Please Note: This Article is 6 years old. This increases the likelihood that some or all of it's content is now outdated.

BREAKING – Big disappointment for landlords as court rejects full judicial review of BTL tax.

Landlords represented by Cherie Blair QC have lost a legal fight to overturn legislation designed to increase the tax landlords pay on their buy-to-let earnings.

A judge, Mr Justice Dingemans, at the Royal Courts of Justice yesterday rejected a landlords’ crowd-funded group’s application for a judicial review of the Treasury’s tax legislation, which would phase-out over a period of four years landlords’ ability to claim mortgage interest as a business expense.

Campaigning landlords Chris Cooper and Steve Bolton brought together a group of landlords like minded landlords under the group’s fighting name of “Axe the Tenant Tax”, believing that removing business interest relief for just one group, landlords, was an injustice and needed to be challenged.

However, the judge thought otherwise, that the claim was not justified and said: “It would be a miserable spectacle to watch a case that is bound to fail.”

## STORED DATA
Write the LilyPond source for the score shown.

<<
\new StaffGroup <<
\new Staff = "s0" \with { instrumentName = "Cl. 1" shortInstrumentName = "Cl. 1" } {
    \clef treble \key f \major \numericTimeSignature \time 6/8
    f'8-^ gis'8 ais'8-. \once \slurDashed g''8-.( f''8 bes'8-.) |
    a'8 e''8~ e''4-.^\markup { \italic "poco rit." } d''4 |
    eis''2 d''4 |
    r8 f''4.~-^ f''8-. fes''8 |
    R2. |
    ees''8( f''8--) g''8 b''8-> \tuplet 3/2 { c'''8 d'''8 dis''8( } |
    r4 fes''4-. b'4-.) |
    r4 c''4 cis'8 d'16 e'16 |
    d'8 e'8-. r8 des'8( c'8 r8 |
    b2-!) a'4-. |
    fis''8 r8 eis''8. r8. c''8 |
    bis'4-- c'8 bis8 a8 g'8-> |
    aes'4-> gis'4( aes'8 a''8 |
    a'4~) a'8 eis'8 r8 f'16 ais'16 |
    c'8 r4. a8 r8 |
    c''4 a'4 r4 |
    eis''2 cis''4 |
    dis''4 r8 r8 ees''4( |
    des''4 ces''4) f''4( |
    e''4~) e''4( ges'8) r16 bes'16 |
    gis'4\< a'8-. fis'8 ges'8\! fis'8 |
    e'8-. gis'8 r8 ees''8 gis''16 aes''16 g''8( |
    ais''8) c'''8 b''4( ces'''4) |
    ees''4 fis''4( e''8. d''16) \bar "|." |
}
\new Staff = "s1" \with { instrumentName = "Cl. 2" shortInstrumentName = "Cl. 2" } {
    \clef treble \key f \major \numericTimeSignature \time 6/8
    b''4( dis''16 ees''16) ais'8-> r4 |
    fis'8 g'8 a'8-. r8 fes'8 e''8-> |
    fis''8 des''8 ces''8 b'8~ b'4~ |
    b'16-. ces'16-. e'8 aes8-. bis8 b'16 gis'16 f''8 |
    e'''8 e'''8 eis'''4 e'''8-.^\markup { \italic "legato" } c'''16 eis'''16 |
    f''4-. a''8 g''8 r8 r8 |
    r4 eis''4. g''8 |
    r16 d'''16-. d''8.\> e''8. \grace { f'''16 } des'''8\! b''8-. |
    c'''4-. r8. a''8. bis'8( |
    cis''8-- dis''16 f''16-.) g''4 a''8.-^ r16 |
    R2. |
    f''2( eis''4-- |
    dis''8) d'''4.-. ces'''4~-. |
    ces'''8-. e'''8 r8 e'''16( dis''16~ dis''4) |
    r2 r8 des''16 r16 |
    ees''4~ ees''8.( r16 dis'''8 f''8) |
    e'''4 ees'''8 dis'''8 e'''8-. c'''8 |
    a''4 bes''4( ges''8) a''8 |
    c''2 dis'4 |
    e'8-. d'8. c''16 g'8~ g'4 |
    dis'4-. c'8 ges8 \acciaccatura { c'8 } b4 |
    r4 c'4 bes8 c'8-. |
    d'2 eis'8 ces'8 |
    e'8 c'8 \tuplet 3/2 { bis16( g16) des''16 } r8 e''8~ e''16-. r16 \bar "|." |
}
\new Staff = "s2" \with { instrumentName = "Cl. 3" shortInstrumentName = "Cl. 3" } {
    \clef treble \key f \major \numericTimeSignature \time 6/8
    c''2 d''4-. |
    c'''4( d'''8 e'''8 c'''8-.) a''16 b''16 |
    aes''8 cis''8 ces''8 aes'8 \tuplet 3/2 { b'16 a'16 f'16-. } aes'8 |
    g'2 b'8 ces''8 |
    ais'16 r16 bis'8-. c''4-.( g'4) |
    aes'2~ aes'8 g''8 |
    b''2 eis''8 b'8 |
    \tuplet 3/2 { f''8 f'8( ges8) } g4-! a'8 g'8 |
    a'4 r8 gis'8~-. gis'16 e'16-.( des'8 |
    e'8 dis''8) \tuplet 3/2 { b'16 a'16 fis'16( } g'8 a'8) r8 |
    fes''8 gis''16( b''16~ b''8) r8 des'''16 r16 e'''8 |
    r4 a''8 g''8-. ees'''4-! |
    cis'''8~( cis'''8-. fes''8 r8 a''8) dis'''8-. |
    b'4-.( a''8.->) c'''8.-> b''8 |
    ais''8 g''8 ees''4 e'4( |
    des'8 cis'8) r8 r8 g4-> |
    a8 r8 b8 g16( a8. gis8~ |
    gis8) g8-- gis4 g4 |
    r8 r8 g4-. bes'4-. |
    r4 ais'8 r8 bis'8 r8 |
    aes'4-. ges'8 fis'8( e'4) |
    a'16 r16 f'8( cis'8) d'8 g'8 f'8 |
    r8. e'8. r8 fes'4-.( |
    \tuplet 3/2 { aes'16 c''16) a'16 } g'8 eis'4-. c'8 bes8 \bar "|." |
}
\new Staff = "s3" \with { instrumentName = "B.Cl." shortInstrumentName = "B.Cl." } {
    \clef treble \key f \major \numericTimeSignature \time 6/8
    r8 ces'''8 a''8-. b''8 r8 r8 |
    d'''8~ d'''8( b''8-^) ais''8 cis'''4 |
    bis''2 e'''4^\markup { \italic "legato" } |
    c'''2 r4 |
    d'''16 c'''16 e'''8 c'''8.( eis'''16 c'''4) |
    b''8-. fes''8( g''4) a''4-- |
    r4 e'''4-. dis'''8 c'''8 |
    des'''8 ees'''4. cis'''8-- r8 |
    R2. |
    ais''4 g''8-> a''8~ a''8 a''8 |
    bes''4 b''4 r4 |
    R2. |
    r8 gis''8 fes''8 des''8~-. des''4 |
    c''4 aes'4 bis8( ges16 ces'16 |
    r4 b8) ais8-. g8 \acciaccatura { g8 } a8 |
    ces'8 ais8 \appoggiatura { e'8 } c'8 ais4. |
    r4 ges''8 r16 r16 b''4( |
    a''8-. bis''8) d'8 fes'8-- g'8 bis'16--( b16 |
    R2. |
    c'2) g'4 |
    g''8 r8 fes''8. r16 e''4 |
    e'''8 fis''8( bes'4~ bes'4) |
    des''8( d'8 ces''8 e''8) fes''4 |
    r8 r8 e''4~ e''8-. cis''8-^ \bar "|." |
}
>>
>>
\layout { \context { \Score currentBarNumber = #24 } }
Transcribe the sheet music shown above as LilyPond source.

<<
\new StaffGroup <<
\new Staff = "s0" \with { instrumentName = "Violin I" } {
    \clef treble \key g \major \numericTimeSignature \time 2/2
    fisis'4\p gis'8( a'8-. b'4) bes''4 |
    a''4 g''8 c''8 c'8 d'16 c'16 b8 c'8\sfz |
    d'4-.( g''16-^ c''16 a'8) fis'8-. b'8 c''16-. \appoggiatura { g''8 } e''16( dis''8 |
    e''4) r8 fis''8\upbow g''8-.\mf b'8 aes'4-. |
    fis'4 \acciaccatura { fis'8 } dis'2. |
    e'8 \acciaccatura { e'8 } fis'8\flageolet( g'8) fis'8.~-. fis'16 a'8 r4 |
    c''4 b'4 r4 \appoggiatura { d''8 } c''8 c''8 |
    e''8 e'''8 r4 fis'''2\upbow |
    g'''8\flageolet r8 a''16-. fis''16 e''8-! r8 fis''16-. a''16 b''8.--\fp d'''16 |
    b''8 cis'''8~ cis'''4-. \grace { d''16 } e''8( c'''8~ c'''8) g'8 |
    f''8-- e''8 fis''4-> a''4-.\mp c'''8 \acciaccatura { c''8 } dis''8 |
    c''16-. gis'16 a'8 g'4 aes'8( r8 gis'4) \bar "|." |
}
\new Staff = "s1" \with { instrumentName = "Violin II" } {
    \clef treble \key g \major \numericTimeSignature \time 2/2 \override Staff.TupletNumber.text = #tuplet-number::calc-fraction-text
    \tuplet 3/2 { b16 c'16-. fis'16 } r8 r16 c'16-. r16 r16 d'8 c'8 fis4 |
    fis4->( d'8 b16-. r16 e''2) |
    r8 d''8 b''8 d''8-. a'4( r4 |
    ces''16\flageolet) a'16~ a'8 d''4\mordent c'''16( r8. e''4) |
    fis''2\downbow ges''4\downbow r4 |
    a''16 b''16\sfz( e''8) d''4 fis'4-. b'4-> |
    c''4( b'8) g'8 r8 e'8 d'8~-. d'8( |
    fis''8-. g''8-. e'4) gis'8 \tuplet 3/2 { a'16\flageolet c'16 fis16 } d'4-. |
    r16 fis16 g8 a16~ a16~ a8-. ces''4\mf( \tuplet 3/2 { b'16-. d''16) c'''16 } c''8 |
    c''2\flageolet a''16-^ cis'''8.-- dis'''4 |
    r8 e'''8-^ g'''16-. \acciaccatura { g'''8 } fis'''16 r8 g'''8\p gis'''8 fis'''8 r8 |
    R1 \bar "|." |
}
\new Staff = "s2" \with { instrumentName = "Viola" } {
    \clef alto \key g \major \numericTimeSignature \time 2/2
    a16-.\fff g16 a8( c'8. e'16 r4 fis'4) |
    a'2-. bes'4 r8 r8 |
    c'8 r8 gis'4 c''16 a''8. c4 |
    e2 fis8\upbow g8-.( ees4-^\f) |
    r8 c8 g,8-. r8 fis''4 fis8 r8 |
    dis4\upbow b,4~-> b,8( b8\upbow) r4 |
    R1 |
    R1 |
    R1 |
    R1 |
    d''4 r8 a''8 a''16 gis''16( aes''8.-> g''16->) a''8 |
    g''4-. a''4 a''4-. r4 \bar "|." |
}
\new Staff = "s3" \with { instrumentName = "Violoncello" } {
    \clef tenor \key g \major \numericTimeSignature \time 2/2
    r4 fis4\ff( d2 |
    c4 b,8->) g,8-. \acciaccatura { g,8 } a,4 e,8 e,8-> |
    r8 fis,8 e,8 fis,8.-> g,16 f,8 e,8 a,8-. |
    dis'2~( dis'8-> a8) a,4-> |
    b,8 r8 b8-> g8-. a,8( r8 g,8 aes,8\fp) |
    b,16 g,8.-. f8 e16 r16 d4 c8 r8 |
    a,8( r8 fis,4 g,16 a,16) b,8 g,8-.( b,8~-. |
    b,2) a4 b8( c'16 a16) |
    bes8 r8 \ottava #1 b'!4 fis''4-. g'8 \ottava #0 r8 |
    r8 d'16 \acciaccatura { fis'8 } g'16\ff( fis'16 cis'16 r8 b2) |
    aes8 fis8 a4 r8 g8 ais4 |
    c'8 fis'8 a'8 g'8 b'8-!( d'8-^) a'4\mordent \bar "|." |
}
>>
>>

## WORK INSTRUCTIONS
1) Update the buy-to-let tax article from "Landlords represented by" through "their buy-to-let earnings.", replacing "legal fight" with "court battle".
2) Answer these questions using the buy-to-let tax article:
(a) Who represented the landlords in the case?
(b) Which judge rejected the group's application for a judicial review?
(c) Over how many years would the legislation phase out landlords' ability to claim mortgage interest as a business expense?
The entries are not used in any of the tasks.

## RESPONSES TO THE TASKS
1)
Landlords represented by Cherie Blair QC have lost a court battle to overturn legislation designed to increase the tax landlords pay on their buy-to-let earnings.

2)
(a) Cherie Blair QC
(b) Mr Justice Dingemans
(c) Four years